'''

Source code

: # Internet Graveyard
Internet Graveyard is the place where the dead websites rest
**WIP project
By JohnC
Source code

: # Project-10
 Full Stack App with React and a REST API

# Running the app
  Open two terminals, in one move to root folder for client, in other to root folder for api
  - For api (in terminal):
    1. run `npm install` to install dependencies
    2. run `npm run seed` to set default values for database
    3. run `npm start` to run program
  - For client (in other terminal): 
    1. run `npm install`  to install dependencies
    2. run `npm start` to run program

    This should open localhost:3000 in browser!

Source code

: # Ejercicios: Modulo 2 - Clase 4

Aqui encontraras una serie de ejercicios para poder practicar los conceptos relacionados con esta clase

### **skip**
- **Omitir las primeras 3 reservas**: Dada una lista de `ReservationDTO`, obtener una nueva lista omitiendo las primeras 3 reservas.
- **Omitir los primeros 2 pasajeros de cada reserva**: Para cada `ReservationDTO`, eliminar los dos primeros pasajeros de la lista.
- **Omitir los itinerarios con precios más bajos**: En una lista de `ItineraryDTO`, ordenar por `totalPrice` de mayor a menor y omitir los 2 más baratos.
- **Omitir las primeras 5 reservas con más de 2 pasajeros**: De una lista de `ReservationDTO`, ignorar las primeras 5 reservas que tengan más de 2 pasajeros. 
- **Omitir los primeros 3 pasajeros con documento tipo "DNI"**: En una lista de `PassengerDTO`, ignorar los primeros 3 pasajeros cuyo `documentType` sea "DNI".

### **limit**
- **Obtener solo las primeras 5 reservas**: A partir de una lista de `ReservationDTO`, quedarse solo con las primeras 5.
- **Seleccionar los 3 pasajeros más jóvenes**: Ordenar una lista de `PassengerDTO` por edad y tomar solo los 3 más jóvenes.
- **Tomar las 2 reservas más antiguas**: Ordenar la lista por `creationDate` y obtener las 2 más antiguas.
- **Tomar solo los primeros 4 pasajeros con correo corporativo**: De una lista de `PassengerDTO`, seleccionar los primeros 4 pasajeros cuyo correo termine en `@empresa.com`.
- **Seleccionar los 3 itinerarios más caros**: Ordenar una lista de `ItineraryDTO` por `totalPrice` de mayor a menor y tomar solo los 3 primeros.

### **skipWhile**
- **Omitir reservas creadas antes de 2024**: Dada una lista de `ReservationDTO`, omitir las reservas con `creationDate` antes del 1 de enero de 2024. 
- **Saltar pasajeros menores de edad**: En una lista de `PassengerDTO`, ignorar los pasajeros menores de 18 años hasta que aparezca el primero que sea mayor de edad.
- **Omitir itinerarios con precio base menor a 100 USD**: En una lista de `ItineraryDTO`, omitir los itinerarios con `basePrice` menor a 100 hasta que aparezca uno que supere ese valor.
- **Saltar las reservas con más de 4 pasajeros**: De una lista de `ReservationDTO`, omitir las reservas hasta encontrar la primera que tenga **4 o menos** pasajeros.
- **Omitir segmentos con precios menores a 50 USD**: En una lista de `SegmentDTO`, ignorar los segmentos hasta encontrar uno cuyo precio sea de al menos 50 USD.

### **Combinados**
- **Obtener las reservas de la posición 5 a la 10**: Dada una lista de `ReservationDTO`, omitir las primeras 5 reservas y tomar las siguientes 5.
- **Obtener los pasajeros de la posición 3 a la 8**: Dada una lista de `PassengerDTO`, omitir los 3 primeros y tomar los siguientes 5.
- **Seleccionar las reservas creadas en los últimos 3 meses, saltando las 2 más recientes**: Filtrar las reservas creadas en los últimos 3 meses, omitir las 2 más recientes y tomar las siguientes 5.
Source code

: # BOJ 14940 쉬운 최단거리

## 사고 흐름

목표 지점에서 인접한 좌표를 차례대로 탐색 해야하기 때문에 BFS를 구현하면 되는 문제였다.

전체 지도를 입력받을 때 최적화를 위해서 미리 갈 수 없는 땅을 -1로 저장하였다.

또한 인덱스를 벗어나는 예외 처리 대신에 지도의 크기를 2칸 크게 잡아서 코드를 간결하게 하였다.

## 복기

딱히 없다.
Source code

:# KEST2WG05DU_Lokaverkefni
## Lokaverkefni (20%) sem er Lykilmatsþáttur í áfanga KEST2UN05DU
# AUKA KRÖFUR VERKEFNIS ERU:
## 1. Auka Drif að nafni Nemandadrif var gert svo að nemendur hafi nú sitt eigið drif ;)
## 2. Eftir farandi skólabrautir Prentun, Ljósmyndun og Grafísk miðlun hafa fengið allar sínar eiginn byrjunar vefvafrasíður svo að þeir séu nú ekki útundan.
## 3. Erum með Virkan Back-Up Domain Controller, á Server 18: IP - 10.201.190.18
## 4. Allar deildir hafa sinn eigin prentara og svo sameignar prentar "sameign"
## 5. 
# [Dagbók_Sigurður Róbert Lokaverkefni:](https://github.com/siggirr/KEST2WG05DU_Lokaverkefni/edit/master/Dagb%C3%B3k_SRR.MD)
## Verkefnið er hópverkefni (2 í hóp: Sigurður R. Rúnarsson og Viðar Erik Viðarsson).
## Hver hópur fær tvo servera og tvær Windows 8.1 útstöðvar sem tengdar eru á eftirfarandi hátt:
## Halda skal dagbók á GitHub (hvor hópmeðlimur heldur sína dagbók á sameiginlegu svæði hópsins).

'''

▶ _TASK TO COMPLETE_: Retype the material in full, keeping each line exactly as it is.

▶ _RESULT_:
Source code

: # Internet Graveyard
Internet Graveyard is the place where the dead websites rest
**WIP project
By JohnC
Source code

: # Project-10
 Full Stack App with React and a REST API

# Running the app
  Open two terminals, in one move to root folder for client, in other to root folder for api
  - For api (in terminal):
    1. run `npm install` to install dependencies
    2. run `npm run seed` to set default values for database
    3. run `npm start` to run program
  - For client (in other terminal): 
    1. run `npm install`  to install dependencies
    2. run `npm start` to run program

    This should open localhost:3000 in browser!

Source code

: # Ejercicios: Modulo 2 - Clase 4

Aqui encontraras una serie de ejercicios para poder practicar los conceptos relacionados con esta clase

### **skip**
- **Omitir las primeras 3 reservas**: Dada una lista de `ReservationDTO`, obtener una nueva lista omitiendo las primeras 3 reservas.
- **Omitir los primeros 2 pasajeros de cada reserva**: Para cada `ReservationDTO`, eliminar los dos primeros pasajeros de la lista.
- **Omitir los itinerarios con precios más bajos**: En una lista de `ItineraryDTO`, ordenar por `totalPrice` de mayor a menor y omitir los 2 más baratos.
- **Omitir las primeras 5 reservas con más de 2 pasajeros**: De una lista de `ReservationDTO`, ignorar las primeras 5 reservas que tengan más de 2 pasajeros. 
- **Omitir los primeros 3 pasajeros con documento tipo "DNI"**: En una lista de `PassengerDTO`, ignorar los primeros 3 pasajeros cuyo `documentType` sea "DNI".

### **limit**
- **Obtener solo las primeras 5 reservas**: A partir de una lista de `ReservationDTO`, quedarse solo con las primeras 5.
- **Seleccionar los 3 pasajeros más jóvenes**: Ordenar una lista de `PassengerDTO` por edad y tomar solo los 3 más jóvenes.
- **Tomar las 2 reservas más antiguas**: Ordenar la lista por `creationDate` y obtener las 2 más antiguas.
- **Tomar solo los primeros 4 pasajeros con correo corporativo**: De una lista de `PassengerDTO`, seleccionar los primeros 4 pasajeros cuyo correo termine en `@empresa.com`.
- **Seleccionar los 3 itinerarios más caros**: Ordenar una lista de `ItineraryDTO` por `totalPrice` de mayor a menor y tomar solo los 3 primeros.

### **skipWhile**
- **Omitir reservas creadas antes de 2024**: Dada una lista de `ReservationDTO`, omitir las reservas con `creationDate` antes del 1 de enero de 2024. 
- **Saltar pasajeros menores de edad**: En una lista de `PassengerDTO`, ignorar los pasajeros menores de 18 años hasta que aparezca el primero que sea mayor de edad.
- **Omitir itinerarios con precio base menor a 100 USD**: En una lista de `ItineraryDTO`, omitir los itinerarios con `basePrice` menor a 100 hasta que aparezca uno que supere ese valor.
- **Saltar las reservas con más de 4 pasajeros**: De una lista de `ReservationDTO`, omitir las reservas hasta encontrar la primera que tenga **4 o menos** pasajeros.
- **Omitir segmentos con precios menores a 50 USD**: En una lista de `SegmentDTO`, ignorar los segmentos hasta encontrar uno cuyo precio sea de al menos 50 USD.

### **Combinados**
- **Obtener las reservas de la posición 5 a la 10**: Dada una lista de `ReservationDTO`, omitir las primeras 5 reservas y tomar las siguientes 5.
- **Obtener los pasajeros de la posición 3 a la 8**: Dada una lista de `PassengerDTO`, omitir los 3 primeros y tomar los siguientes 5.
- **Seleccionar las reservas creadas en los últimos 3 meses, saltando las 2 más recientes**: Filtrar las reservas creadas en los últimos 3 meses, omitir las 2 más recientes y tomar las siguientes 5.
Source code

: # BOJ 14940 쉬운 최단거리

## 사고 흐름

목표 지점에서 인접한 좌표를 차례대로 탐색 해야하기 때문에 BFS를 구현하면 되는 문제였다.

전체 지도를 입력받을 때 최적화를 위해서 미리 갈 수 없는 땅을 -1로 저장하였다.

또한 인덱스를 벗어나는 예외 처리 대신에 지도의 크기를 2칸 크게 잡아서 코드를 간결하게 하였다.

## 복기

딱히 없다.
Source code

:# KEST2WG05DU_Lokaverkefni
## Lokaverkefni (20%) sem er Lykilmatsþáttur í áfanga KEST2UN05DU
# AUKA KRÖFUR VERKEFNIS ERU:
## 1. Auka Drif að nafni Nemandadrif var gert svo að nemendur hafi nú sitt eigið drif ;)
## 2. Eftir farandi skólabrautir Prentun, Ljósmyndun og Grafísk miðlun hafa fengið allar sínar eiginn byrjunar vefvafrasíður svo að þeir séu nú ekki útundan.
## 3. Erum með Virkan Back-Up Domain Controller, á Server 18: IP - 10.201.190.18
## 4. Allar deildir hafa sinn eigin prentara og svo sameignar prentar "sameign"
## 5. 
# [Dagbók_Sigurður Róbert Lokaverkefni:](https://github.com/siggirr/KEST2WG05DU_Lokaverkefni/edit/master/Dagb%C3%B3k_SRR.MD)
## Verkefnið er hópverkefni (2 í hóp: Sigurður R. Rúnarsson og Viðar Erik Viðarsson).
## Hver hópur fær tvo servera og tvær Windows 8.1 útstöðvar sem tengdar eru á eftirfarandi hátt:
## Halda skal dagbók á GitHub (hvor hópmeðlimur heldur sína dagbók á sameiginlegu svæði hópsins).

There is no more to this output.